- _INSTRUÇÃO DADA A_
Reescreva como uma lista JSON de strings, uma para cada linha e sem as linhas em branco, o trecho das entradas que vai do início delas até a linha que contém "genus: Myioborus", incluindo ambas as extremidades.
- _INSTRUÇÃO DADA B_
Dê continuidade ao texto sobre o período de Elvis Presley na Alemanha a partir do ponto em que ele termina.

- _TEXTO A LER_
No auge do sucesso, em 1958, Elvis Presley, a maior estrela pop do mundo, foi convocado para servir nas forças de ocupação americanas na Alemanha. Passou quase dois anos na farda. Excetuando-se uma apresentação no Canadá, foi a única vez que o Rei do Rock deixou os Estados Unidos. Não por amor exacerbado à pátria, não gostar de estar longe de casa ou idiossincrasias afins. Ele não fazia turnês internacionais pelo simples fato de o coronel Tom Parker, seu empresário, não poder sair dos EUA, sob o risco de não lhe ser dada permissão para entrar novamente. Era holandês e vivia ilegalmente no país, sob nome falso.
Chamava-se Andreas Cornelius van Kuijk, nascera em 1909 em Breda, na Holanda, adotou o Tom Parker quando ainda trabalhava em circos, e nunca se importou em se nacionalizar americano, nunca se soube o motivo. Parker mantinha Elvis Presley sob total controle, e não se opôs a que seu contratado fosse servir às Forças Armadas na Alemanha. Considerava que aquilo faria de Elvis não apenas uma espécie de herói americano, o astro arriscou uma carreira milionária para cumprir seu dever coma pátria.
Claro que enquanto o seu rapaz estava na Europa, ele inundava o mercado de discos e merchandising. Claro também que Elvis Presley não ficou o tempo inteiro entregue aos serviços da caserna. Ele tinha permissão para gravar, fazer eventuais apresentações. Num gravador doméstico registrou muita coisa. Canções de que gostava, novas composições que lhe mandavam, posteriormente registradas em discos. Parte dessas gravações é conhecida de bootlegs (lançamentos não oficiais, por gravadoras clandestinas), com má qualidade sonora.
Em verdade, a estadia do G1 Joe Elvis Aaron Presley na Alemanha, já dividida entre ocidental e oriental, mas ainda sem o muro em Berlim, foi muito mais umas férias depois de cinco anos estafantes. Um milionário de 23 anos, Elvis fez serviços internos por pouco tempo. Foi motorista de um capitão, que desistiu dele na primeira semana pelo assédio de fãs. Ficou uma vez de guarda numa guarita, e foi preciso ser resgatado das adolescentes alemãs. Elvis importou seu mundo para a pequena cidade de Bad Nauheim (perto de Frankfurt), trazendo de sua avó a seguranças. Ia cedo ao quartel, mas em um dos dois carros que comprou na Alemanha, um Mercedes conversível e dois BMW, também conversíveis.

Dados coletados

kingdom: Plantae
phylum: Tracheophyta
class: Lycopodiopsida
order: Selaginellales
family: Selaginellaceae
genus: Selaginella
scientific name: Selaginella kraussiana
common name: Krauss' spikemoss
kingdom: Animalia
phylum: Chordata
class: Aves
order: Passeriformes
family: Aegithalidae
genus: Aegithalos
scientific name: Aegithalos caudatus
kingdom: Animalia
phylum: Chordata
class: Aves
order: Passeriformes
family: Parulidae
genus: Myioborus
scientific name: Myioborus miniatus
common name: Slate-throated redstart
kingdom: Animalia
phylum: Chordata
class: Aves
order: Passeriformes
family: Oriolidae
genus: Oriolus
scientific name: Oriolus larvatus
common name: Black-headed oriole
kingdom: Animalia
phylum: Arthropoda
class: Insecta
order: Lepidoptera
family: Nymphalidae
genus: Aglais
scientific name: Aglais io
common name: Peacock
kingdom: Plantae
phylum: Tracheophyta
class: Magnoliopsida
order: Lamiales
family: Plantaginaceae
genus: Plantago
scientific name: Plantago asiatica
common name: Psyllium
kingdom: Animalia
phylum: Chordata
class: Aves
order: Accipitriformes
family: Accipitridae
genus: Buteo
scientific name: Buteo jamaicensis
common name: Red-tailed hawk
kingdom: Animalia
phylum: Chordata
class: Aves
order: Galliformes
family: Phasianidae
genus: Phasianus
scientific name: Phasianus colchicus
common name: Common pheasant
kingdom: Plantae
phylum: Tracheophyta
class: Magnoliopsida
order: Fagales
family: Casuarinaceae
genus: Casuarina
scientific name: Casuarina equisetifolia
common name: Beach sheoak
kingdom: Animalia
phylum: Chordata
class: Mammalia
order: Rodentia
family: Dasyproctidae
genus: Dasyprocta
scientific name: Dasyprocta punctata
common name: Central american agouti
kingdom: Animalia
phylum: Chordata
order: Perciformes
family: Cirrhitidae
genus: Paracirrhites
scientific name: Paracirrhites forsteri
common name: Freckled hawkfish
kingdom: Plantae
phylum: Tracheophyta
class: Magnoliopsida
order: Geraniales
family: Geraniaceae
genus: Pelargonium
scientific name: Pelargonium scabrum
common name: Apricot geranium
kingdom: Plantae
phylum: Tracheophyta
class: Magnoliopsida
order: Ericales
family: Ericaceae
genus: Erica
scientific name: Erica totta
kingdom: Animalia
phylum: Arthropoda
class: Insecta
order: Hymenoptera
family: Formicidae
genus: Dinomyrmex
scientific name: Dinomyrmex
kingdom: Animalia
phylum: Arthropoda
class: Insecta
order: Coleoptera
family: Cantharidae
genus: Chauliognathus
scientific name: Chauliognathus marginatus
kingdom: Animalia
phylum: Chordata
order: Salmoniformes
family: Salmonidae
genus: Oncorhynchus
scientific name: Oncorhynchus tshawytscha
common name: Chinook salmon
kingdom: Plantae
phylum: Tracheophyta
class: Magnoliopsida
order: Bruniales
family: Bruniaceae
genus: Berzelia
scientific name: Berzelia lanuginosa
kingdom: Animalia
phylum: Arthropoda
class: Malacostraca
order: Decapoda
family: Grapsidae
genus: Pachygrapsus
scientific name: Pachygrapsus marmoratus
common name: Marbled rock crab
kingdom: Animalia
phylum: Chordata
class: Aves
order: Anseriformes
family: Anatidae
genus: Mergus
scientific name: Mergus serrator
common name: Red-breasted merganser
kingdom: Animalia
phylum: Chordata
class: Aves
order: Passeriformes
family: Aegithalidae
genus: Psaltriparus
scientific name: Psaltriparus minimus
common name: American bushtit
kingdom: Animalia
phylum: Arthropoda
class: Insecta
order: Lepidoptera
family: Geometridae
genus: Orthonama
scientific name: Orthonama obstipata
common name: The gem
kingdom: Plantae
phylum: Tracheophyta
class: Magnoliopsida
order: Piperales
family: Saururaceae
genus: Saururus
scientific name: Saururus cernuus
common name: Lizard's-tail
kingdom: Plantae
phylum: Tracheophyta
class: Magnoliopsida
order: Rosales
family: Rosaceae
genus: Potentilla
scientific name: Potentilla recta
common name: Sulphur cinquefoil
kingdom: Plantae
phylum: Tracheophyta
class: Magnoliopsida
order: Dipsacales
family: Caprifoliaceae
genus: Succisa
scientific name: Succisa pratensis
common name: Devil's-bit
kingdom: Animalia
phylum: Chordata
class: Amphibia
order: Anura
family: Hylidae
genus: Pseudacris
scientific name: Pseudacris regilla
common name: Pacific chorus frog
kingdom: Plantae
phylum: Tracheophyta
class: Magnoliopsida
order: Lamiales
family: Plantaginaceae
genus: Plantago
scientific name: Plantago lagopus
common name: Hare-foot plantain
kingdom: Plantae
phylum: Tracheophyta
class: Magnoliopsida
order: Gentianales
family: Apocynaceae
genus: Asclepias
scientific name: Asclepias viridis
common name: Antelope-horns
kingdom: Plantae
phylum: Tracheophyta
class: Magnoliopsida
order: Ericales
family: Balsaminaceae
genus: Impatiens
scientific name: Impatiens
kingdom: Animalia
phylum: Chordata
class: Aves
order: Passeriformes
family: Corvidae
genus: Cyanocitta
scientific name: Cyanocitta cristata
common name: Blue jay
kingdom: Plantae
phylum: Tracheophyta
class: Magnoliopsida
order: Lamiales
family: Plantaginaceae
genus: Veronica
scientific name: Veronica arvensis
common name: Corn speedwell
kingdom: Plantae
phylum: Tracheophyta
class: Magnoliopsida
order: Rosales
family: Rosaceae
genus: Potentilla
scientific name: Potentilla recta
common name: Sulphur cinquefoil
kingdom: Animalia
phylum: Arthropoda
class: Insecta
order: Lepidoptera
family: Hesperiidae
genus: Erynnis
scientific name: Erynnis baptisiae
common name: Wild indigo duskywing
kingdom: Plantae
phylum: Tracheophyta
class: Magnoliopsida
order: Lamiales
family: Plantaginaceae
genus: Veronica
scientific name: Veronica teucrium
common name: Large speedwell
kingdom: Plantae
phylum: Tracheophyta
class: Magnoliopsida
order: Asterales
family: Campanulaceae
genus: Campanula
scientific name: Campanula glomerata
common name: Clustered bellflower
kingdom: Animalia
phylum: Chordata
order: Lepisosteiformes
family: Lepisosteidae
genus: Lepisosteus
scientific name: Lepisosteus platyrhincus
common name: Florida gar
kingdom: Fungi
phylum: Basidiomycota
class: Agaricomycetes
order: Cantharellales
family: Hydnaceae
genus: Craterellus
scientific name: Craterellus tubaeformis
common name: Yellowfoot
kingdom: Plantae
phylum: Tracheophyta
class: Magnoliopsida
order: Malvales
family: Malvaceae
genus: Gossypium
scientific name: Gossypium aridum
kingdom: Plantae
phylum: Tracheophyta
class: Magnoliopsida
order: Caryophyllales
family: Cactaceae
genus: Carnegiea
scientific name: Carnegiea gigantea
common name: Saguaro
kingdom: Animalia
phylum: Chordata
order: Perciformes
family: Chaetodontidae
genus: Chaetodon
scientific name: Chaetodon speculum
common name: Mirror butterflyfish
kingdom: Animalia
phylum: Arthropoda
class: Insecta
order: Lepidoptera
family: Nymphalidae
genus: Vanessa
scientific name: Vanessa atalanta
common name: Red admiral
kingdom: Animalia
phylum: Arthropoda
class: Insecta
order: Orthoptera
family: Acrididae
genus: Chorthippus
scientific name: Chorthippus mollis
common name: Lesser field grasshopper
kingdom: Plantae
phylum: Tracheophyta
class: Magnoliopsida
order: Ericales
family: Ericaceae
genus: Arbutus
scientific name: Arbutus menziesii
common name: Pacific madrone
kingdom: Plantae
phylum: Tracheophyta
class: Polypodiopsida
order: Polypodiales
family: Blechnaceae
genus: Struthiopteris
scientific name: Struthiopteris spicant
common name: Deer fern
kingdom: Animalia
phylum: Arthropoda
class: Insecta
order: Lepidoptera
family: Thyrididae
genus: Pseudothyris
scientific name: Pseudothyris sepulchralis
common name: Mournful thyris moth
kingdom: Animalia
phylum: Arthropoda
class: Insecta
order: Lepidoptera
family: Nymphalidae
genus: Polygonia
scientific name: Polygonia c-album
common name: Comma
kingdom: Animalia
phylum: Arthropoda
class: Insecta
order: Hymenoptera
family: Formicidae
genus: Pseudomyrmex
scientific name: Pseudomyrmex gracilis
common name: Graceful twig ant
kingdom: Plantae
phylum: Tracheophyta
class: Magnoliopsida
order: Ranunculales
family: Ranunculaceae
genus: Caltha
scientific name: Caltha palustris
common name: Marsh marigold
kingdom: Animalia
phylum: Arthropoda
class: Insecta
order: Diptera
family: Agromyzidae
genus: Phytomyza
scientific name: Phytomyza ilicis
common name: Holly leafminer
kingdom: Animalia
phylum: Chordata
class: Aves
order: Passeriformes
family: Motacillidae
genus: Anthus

- _RESPOSTA ESCRITA A_
[
  "kingdom: Plantae",
  "phylum: Tracheophyta",
  "class: Lycopodiopsida",
  "order: Selaginellales",
  "family: Selaginellaceae",
  "genus: Selaginella",
  "scientific name: Selaginella kraussiana",
  "common name: Krauss' spikemoss",
  "kingdom: Animalia",
  "phylum: Chordata",
  "class: Aves",
  "order: Passeriformes",
  "family: Aegithalidae",
  "genus: Aegithalos",
  "scientific name: Aegithalos caudatus",
  "kingdom: Animalia",
  "phylum: Chordata",
  "class: Aves",
  "order: Passeriformes",
  "family: Parulidae",
  "genus: Myioborus"
]

- _RESPOSTA ESCRITA B_
O recém-lançado Made in Germany - The Complete Private Recordings reúne tudo o que Elvis gravou na Alemanha enquanto não estava ajudando seu país a domar uma terra devastada por uma guerra que ainda não tinha dez anos de terminada. Os arquivos foram suficientes para quatro discos, que compreendem de canções natalinas a composições de Vernon Presley (pai do cantor), spirituals e gospels, folk irlandês, blues, standards da música americana, hits pop de outros artistas e entrevistas para o rádio. Nessas entrevistas ele se limita a responder o óbvio, até porque as perguntas são as mais óbvias possíveis. A mais profunda, feita pelo radialista Pat Hernon, é sobre o último café da manhã americano que ele ira tomar antes da viagem, e o que teria a dizer às fãs.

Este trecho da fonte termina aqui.